◆ **JOB ITEM**
Answer these questions from the text on the predict_profile() function, one answer per line:
(a) What is the default value of the grid_points argument?
(b) What should be left out of the data frame passed as new_observation?
(c) For which two passengers does the final paragraph create CP profiles?

◆ **EXTRACT PROVIDED**
----

Figure 11.7: Ceteris-paribus profiles for variables class and embarked and the titanic_rf random-forest model for the Titanic data. Blue dots indicate the values of the variables and of the prediction for Henry.

11.6.2 Advanced use of the predict_profile() function

The predict_profile() function is very flexible. To better understand how can it be used, we briefly review its arguments:

  • explainer, data, predict_function, label - they provide information about the model. If the object provided in the explainer argument has been created with the DALEX::explain() function, then values of the other arguments are extracted from the object; this is how we use the function in this chapter. Otherwise, we have got to specify directly the model-object, the data frame used for fitting the model, the function that should be used to compute predictions, and the model label.
  • new_observation - a data frame with data for instance(s), for which we want to calculate CP profiles, with the same variables as in the data used to fit the model. Note, however, that it is best not to inlcude the dependent variable in the data frame.
  • y - the observed values of the dependent variable corresponding to new_observation. The use of this argument is illustrated in Section 13.1.
  • variables - names of explanatory variables, for which CP profiles are to be calculated. By default variables = NULL and the profiles are constructed for all variables, which may be time consuming.
  • variable_splits - a list of values for which CP profiles are to be calculated. By default variable_splits = NULL and the list includes all values for categorical variables and uniformly-placed values for continuous variables; for the latter, one can specify the number of the values with the grid_points argument (by default, grid_points = 101).

The code below uses argument variable_splits to specify that CP profiles are to be calculated for age and fare, together with the list of values at which the profiles are to be evaluated.

variable_splits = list(age = seq(0, 70, 0.1), 
                      fare = seq(0, 100, 0.1))
cp_titanic_rf <- individual_profile(explainer = explain_rf, 
                                    new_observation = henry,
                              variable_splits = variable_splits)

Susbequently, to replicate the plots presented in the upper part of Figure 11.5, a call to function plot() can be used as below. The resulting plot is shown in Figure 11.6.

plot(cp_titanic_rf, variables = c("age", "fare")) + 
  ylim(0, 1) +
  ggtitle("Ceteris-paribus profile", "")
Ceteris-paribus profiles for variables class and embarked and the titanic_rf random-forest model. Blue dots indicate the values of the variables and of the prediction for Henry.

Figure 11.8: Ceteris-paribus profiles for variables class and embarked and the titanic_rf random-forest model. Blue dots indicate the values of the variables and of the prediction for Henry.

In the example below, we present the code to create CP profiles for two passengers, Henry and Johnny D (see Section 5.2.5), for the random-forest model titanic_rf (Section 5.2.2). Toward this end, we first retrieve the johnny_d data frame via the archivist hook, as listed in Section 5.2.7. We then apply the individual_profile() function with the explainer-object explain_rf specified in the explainer argument and the combined data frame for Henry and Johnny D used in the new_observation argument. We apply argument variable_splits to specify that CP profiles are to be calculated for age and fare, together with the list of values at which the profiles are to be evaluated.

----

◆ **DATASET EXCERPT**

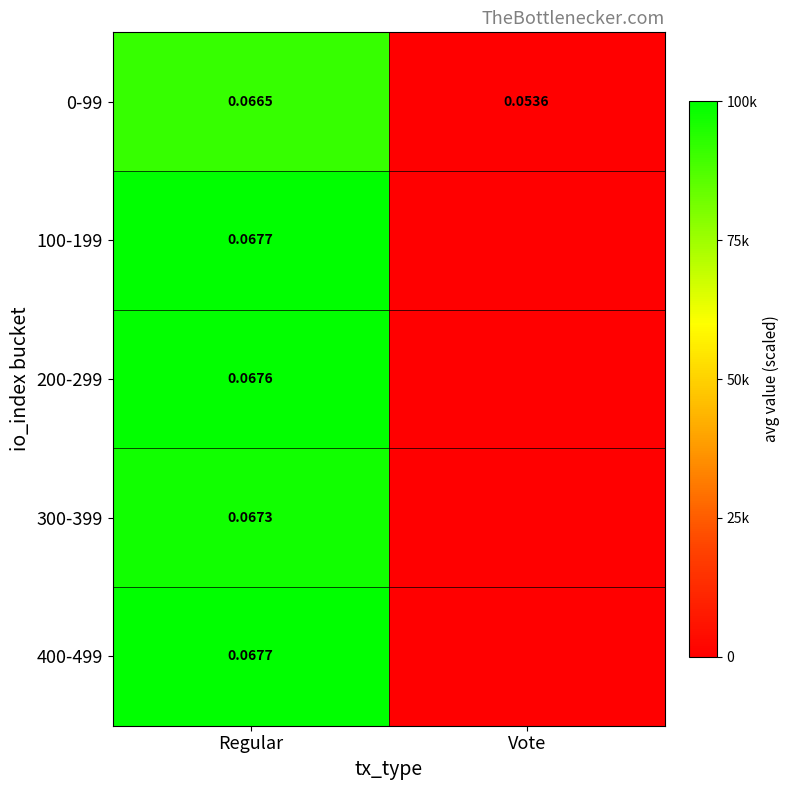

At which label is 0-99 closest to 0?

Vote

----

◆ **ANSWER TO THIS TASK**
(a) 101
(b) The dependent variable
(c) Henry and Johnny D